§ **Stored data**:

▶

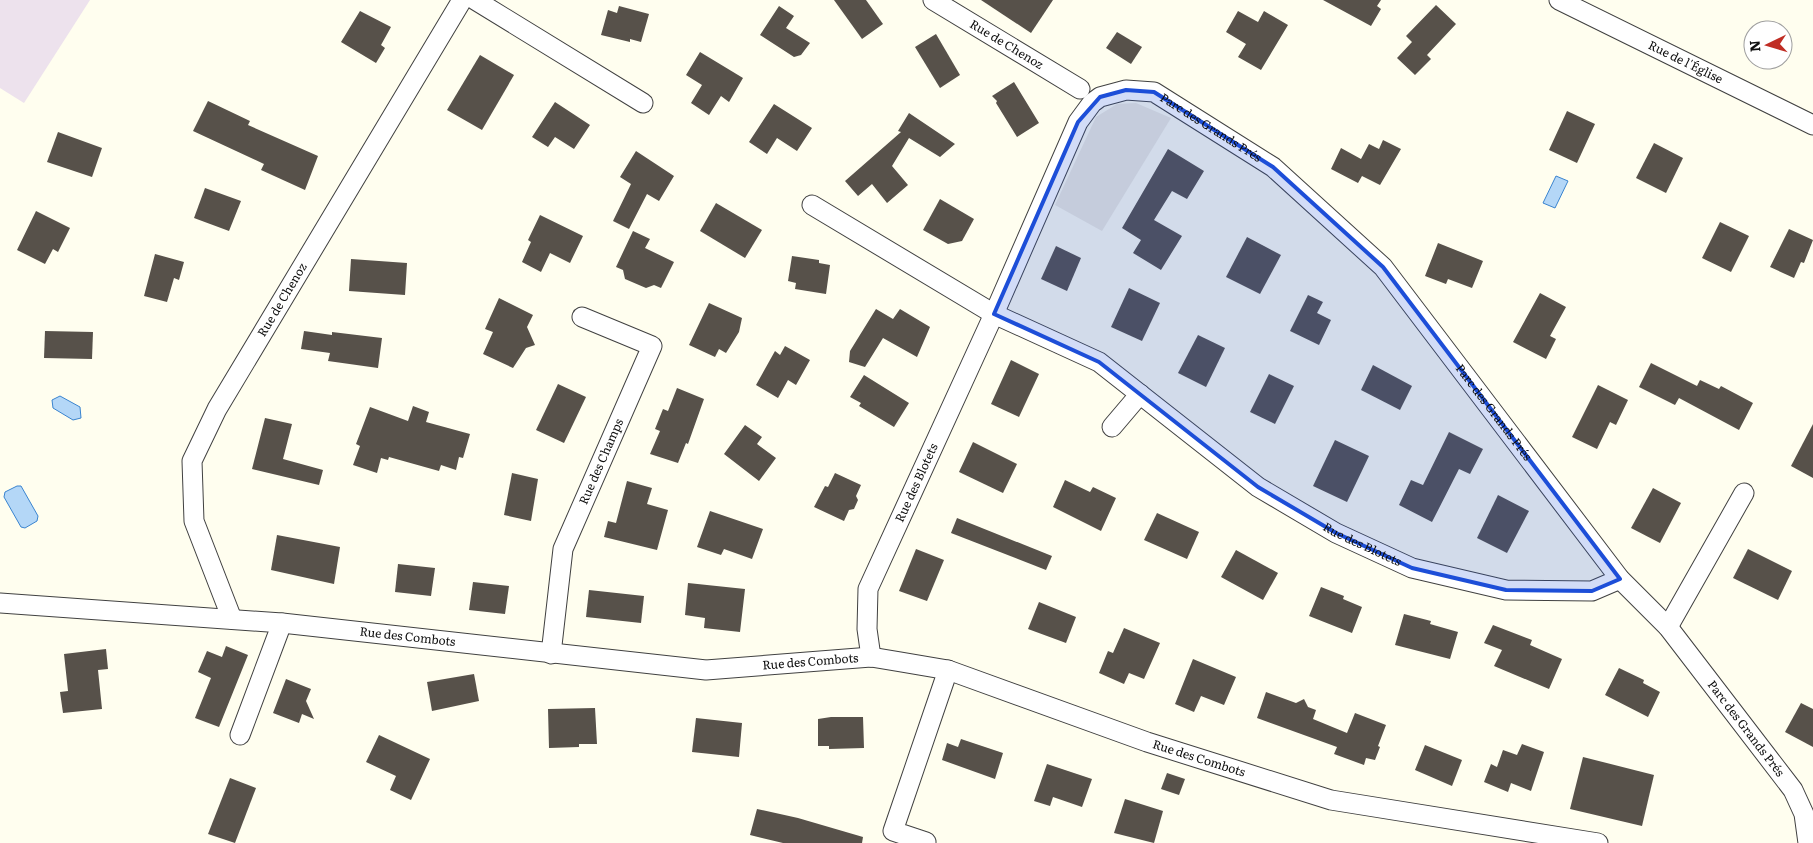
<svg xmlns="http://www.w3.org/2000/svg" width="1813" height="843" font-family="Literata,serif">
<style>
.industrial{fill:#ede2ed}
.plaza{fill:#efecde}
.water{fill:#b4d7f7;stroke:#3a84cf}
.building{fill:#57514a}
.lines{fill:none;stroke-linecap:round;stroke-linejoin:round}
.minor-casing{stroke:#414141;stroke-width:21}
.minor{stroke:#fff;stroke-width:19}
.marked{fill:#1d4ed8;fill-opacity:0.2;stroke:#1d4ed8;stroke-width:4;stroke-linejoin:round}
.labels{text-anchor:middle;stroke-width:5;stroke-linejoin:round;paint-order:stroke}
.street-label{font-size:12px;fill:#0e0e0e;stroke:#fff}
</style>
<rect width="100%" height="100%" fill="#fffeef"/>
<path class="industrial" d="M0,0H90L24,103L0,88Z"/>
<path class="plaza" d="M1136,103L1171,118L1102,231L1055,205L1096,117L1117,104Z"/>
<g class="water">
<path d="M1556,176L1568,181L1555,208L1543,203Z"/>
<path d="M60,396L80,407L81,418L73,420L53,408L52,400Z"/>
<path d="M17,486H21L38,516L37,521L25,528L21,527L4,497L5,492Z"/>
</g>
<g class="building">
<path d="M834,0H866L883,24L862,39Z"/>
<path d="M981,0H1053L1031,33Z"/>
<path d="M1323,0H1381L1377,6L1381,9L1371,26Z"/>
<path d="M1436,5L1456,24L1427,55L1431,59L1415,75L1397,58L1412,42L1406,36Z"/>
<path d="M619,6L649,14L641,42L630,39V42L601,35L608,10L617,13Z"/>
<path d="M779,6L794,16L786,28L810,43L801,55L794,57L760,35Z"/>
<path d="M360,11L391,27L381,45L385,48L376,63L341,42Z"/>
<path d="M1238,11L1258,22L1264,11L1288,25L1261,70L1238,57L1246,44L1226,32Z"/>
<path d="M1117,32L1142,47L1131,64L1106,48Z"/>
<path d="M936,34L960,75L940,88L915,47Z"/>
<path d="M700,52L743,78L729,102L721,96L709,115L691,103L702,85L686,75Z"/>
<path d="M480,55L514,75L482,130L447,110Z"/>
<path d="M1014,82L1039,123L1017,137L996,103L997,101L992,96Z"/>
<path d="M208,101L250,121L248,125L318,156L305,190L261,170L264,164L193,131Z"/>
<path d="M555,102L590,125L574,149L555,137L548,147L532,137Z"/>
<path d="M774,104L812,128L797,151L777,138L767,154L749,142Z"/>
<path d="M1567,111L1595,124L1577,163L1549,150Z"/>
<path d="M909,113L955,144L940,157L909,138L892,166L908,185L887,203L872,184L858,196L845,181L901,132L898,131Z"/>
<path d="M58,132L102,148L92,177L47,162Z"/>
<path d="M1383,140L1401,149L1380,185L1362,176L1358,183L1331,169L1341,148L1361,159L1369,144L1379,149Z"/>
<path d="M1654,143L1683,158L1666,193L1636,178Z"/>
<path d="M1168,149L1204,171L1187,199L1172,191L1154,220L1182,236L1161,270L1133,253L1141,240L1122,228Z"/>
<path d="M636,151L674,176L659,201L647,194L629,229L613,221L631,184L620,177Z"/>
<path d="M205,188L241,201L229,231L194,218Z"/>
<path d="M940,199L974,219L962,241L948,244L923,230Z"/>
<path d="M716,203L762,230L745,258L700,231Z"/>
<path d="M36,211L70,228L58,252L53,249L45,264L17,250Z"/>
<path d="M540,215L583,236L570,263L550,253L541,272L522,262L531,242L528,240Z"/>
<path d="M1720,222L1749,236L1731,272L1702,258Z"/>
<path d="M1789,229L1813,240L1804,263L1801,262L1794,278L1770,267Z"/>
<path d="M633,231L650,239L645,248L674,262L661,288L654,285L646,288L625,279L623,270L616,267Z"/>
<path d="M1247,237L1281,255L1260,294L1226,277Z"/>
<path d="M1438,243L1483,261L1472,288L1448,279L1446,284L1425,276Z"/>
<path d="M1056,246L1081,258L1067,291L1041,279Z"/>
<path d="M155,254L184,262L179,280L174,278L167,302L144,296Z"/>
<path d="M792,256L819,260V263L830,265L826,294L795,289L796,283L788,281Z"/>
<path d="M351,259L407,263L405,295L349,291Z"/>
<path d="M1129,288L1160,303L1142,341L1111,327Z"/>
<path d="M1540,293L1566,307L1550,336L1556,339L1546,359L1513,342Z"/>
<path d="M1308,295L1323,302L1317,313L1331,320L1319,345L1290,331Z"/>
<path d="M499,298L533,315L527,327L535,345L526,348L513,368L483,354L493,332L485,329Z"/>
<path d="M709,303L742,318L739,332L726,353L719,349L715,357L689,345Z"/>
<path d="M876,309L893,319L900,309L930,327L917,357L883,338L865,367L849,362L850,351Z"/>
<path d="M45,331L93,332L92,359L44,358Z"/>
<path d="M304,331L332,335V332L382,338L378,368L328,361L330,353L301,349Z"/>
<path d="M1198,335L1225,348L1206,387L1178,373Z"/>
<path d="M785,346L810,360L796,385L788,380L778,398L756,385L775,351L780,355Z"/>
<path d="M1011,360L1039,374L1019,417L991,404Z"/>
<path d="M1651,363L1697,386L1700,380L1719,389L1721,386L1753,403L1739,430L1679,398L1675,405L1639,387Z"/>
<path d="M1373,365L1412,386L1400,410L1361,390Z"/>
<path d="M1269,374L1294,386L1275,424L1250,412Z"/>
<path d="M864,375L909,403L894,427L859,406L861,403L850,397Z"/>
<path d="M558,384L586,397L564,443L536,430Z"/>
<path d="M1598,385L1628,400L1616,425L1610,422L1597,449L1572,437Z"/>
<path d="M677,388L704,399L688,444L686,443L678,463L650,454L660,431L655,429L663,409L668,411Z"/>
<path d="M413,406L429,412L426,422L470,434L463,458L459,457L456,470L441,465L439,471L389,457L388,460L381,458L377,473L353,465L360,446L356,444L370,407L408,421Z"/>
<path d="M265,418L292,424L283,459L323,470L319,485L252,469Z"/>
<path d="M1813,424V478L1791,466Z"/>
<path d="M745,425L762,437L757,444L776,458L759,481L724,454Z"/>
<path d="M1449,432L1483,449L1470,474L1459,469L1432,522L1399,505L1411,480L1423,485Z"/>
<path d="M1335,440L1369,456L1347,502L1313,486Z"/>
<path d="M973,442L1017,464L1003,493L959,472Z"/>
<path d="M512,473L538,479L531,521L504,515Z"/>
<path d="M835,473L861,485L856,496L858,500L854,509L849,510L844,521L814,507L825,486L828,487Z"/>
<path d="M1065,480L1090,492L1093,487L1116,498L1101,531L1053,507Z"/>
<path d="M627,481L652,488L647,504L668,510L657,550L604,537L608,521L616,523Z"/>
<path d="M1653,488L1681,503L1660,543L1631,528Z"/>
<path d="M1498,495L1529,511L1507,553L1477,538Z"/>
<path d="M710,511L763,529L752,559L724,549L721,555L697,547Z"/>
<path d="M1157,513L1199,532L1187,559L1144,540Z"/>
<path d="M957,518L1052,556L1046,570L951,533Z"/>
<path d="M277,535L340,547L334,584L271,570Z"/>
<path d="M916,549L944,560L927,601L899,591Z"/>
<path d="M1748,549L1792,571L1778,600L1733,578Z"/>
<path d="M1236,550L1278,573L1263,600L1221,577Z"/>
<path d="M398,564L435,568L431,596L395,592Z"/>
<path d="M473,582L509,586L505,614L469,610Z"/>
<path d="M688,583L745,589L740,632L704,628L705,618L685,615Z"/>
<path d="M1321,587L1344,596L1343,599L1362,607L1352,633L1309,616Z"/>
<path d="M589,590L644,596L641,623L586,617Z"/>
<path d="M1039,602L1076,617L1066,643L1028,629Z"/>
<path d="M1404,614L1431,621L1430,624L1458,632L1450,659L1395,645Z"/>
<path d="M1493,625L1532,640L1530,645L1562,659L1549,689L1494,666L1502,650L1484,643Z"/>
<path d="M1124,628L1160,643L1144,679L1129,673L1124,684L1099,673L1108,651L1113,653Z"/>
<path d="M226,646L248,655L219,727L195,718L211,678L198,672L207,651L222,657Z"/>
<path d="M106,649L108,669L98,670L102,709L63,713L60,692L68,691L64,654Z"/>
<path d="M1193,659L1236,677L1224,705L1201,696L1194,712L1175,704Z"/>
<path d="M1619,668L1644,680L1643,683L1660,692L1648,717L1605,695Z"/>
<path d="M474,674L479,701L432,711L427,682Z"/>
<path d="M286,679L311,689L306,701L314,719L302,714L299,723L273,713Z"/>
<path d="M1266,692L1296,703L1304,699L1308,707L1316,710L1313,719L1347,733L1355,713L1386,725L1378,746L1380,747L1375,760L1366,758L1364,765L1334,754L1337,747L1257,718Z"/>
<path d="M1801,703L1813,709V747L1785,732Z"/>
<path d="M595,708L597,744H579V747L549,748L548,709Z"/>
<path d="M831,717H863L864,748L829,749V746H818V719Z"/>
<path d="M696,718L742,723L739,757L692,752Z"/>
<path d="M379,735L430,759L411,800L390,790L396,776L366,762Z"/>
<path d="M961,739L1003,753L995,779L942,760L947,743L958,747Z"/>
<path d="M1522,744L1544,752L1531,791L1511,783L1508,792L1484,782L1491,764L1497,767L1503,750L1517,755Z"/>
<path d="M1425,745L1462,760L1452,786L1415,770Z"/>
<path d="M1583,757L1654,775L1642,826L1570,809Z"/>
<path d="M1047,764L1092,779L1082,807L1053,797L1050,806L1034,801Z"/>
<path d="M1167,773L1185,779L1179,795L1161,789Z"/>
<path d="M230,778L256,788L235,843L208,834Z"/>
<path d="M1125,799L1163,811L1154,843L1114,833Z"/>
<path d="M757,809L798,818L863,837L862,843H783L750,835Z"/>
</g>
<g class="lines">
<g class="minor-casing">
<g id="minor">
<path d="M475,0L643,103"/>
<path id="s1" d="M933,0L1080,89"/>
<path id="s2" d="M1559,0L1813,125"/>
<path id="s3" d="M812,205L994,314L1099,362L1258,487L1336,533L1412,568L1506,590L1592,591L1620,579"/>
<path d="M1112,427L1140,394"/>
<path id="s4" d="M0,603L282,623L706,670L871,657L901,662L948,670L1147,742L1331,800L1598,843"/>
<path id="s5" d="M232,619L194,521L192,461L217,409L462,0"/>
<path d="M1668,627L1744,493"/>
<path id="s6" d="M551,654L563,549L652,346L582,317"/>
<path id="s7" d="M871,657L867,629L868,589L994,314L1078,122L1092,103L1100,97L1126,90L1154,92L1273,167L1383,267L1620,579L1668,627L1793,790L1804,814L1808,843"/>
<path d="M240,735L282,623"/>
<path d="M926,842L893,831L948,670"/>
</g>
</g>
<use href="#minor" class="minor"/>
</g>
<path class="marked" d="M1126,90L1154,92L1273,167L1383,267L1620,579L1592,591L1506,590L1412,568L1336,533L1258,487L1099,362L994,314L1078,122L1100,97Z"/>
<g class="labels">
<g class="street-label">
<text dy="4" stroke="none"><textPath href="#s1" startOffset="86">Rue de Chenoz</textPath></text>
<text dy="4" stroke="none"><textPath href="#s2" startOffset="141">Rue de l'Église</textPath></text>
<text dy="4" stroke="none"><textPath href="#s7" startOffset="736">Parc des Grands Prés</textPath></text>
<text dy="4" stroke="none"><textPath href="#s5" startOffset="350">Rue de Chenoz</textPath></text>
<text dy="4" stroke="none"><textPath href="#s7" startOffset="1141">Parc des Grands Prés</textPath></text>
<text dy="4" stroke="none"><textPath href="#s6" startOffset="201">Rue des Champs</textPath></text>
<text dy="4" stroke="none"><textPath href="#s7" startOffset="185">Rue des Blotets</textPath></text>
<text dy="4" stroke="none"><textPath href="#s3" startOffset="649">Rue des Blotets</textPath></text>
<text dy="4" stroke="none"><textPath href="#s4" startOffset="409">Rue des Combots</textPath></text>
<text dy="4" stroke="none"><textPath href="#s4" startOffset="814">Rue des Combots</textPath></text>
<text dy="4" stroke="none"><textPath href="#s7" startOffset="1546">Parc des Grands Prés</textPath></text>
<text dy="4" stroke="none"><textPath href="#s4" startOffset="1219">Rue des Combots</textPath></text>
</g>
</g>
<g transform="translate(1768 45) rotate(265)"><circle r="24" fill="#ffffff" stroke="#9f9f9f"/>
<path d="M0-4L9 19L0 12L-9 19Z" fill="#c02d24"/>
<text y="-8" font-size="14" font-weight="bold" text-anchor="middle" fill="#0e0e0e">N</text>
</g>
</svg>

◀

State, as a number only, how many lines in the entries include "anchor".

2